The Council of Chief State School Officers and the National Governors Association has released a draft of common standards for kindergarten through 12th-grade mathematics and reading as a first step toward creating uniform curriculum guidelines for all 50 states.

The standards, which were reviewed by college faculty, are intended to clarify which skills students should have upon graduating high school.

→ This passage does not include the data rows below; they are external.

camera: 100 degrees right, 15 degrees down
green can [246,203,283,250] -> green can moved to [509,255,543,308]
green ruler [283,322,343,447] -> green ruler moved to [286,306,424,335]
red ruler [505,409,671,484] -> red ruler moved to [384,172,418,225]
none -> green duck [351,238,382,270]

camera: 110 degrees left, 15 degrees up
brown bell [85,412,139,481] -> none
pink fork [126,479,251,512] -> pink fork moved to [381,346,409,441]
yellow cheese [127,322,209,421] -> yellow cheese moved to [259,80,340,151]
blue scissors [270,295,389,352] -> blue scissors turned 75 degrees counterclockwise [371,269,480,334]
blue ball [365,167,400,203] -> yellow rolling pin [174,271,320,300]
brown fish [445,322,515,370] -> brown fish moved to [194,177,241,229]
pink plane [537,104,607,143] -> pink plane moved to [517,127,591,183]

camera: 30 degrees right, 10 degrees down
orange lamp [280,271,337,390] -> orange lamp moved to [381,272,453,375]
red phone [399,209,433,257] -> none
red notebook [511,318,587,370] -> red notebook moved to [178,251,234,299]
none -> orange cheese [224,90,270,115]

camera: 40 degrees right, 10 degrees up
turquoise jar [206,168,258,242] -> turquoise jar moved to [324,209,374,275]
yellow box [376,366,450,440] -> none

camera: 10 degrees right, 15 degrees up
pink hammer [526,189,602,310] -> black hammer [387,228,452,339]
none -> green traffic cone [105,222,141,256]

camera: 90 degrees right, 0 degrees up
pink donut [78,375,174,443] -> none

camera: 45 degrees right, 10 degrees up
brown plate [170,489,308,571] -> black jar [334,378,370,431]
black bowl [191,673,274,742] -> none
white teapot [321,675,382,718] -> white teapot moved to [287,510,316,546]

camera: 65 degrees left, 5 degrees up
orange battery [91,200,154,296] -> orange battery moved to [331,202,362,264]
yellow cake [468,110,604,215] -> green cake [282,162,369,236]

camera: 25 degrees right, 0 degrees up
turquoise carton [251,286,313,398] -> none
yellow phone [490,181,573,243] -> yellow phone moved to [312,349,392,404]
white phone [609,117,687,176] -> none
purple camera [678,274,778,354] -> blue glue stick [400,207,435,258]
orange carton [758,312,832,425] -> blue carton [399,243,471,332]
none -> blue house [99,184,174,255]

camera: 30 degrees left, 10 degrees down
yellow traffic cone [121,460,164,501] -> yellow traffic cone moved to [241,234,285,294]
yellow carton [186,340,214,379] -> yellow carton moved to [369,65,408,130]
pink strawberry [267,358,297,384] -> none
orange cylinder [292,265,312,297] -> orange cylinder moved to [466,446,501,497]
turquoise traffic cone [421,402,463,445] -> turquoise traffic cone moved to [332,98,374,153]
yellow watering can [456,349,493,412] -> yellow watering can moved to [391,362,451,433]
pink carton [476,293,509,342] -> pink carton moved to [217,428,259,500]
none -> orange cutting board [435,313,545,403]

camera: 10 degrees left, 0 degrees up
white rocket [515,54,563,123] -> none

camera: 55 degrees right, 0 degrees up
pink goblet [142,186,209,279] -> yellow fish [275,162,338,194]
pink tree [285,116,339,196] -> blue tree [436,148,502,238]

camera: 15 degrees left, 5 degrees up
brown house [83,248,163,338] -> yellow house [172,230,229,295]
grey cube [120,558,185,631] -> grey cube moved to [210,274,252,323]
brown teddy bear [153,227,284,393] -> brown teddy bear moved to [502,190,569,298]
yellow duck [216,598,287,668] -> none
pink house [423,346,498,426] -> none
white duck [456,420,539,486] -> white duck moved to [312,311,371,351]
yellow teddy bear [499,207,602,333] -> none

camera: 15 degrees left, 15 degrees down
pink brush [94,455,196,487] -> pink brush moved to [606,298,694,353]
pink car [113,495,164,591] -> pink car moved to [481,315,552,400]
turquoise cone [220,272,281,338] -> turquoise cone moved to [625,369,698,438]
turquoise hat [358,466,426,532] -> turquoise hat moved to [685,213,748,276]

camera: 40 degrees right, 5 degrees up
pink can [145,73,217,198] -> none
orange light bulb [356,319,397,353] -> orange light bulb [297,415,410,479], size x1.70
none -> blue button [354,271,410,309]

Improving K-12 education is an initiative of President Barack Obama.

According to the White House Web site, one of the goals of the American Recovery and Reinvestment Act is to "make progress toward college and career-ready standards and rigorous assessments that will improve both teaching and learning."

Although the 44 skills established by the CCSSO and NGA are broad, the formation of nationwide criteria is considered a major development in primary and secondary education.

The Obama administration has offered support of the Common Core Standards Initiative Act, and $4.35 billion of federal money has been set aside for high schools that adhere to the standards.

New York, however, may have a difficult time retrieving this money due to a state law prohibiting the use of students' grades as a factor in determining whether a teacher will receive tenure.

Education professor Kelly Keegan said that the law should remain in place even if it means that New York will receive less money.

"You can't say [students' grades] are a direct result of a teacher's teaching," Keegan said, noting that the reasons for a student receiving a poor grade on an exam could range from not having a good breakfast to wearing uncomfortable clothing. She also said, however, that such money could be used to improve the infrastructure of schools that are in the greatest need of funding.

Shane Zanetti, a Geneseo graduate who teaches 10th-grade history at Campbell-Savona High School, said he would "rather see the money go toward struggling districts to raise standards individually," adding that the money could go toward "books or technology."

"The [current] standards definitely need to be relooked at," said junior Erin Harding, an education major. "Students come from so many different backgrounds, it's hard for some to adjust to college."

The draft of the standards is available at corestandards.org and the public is invited to give feedback until Oct. 21.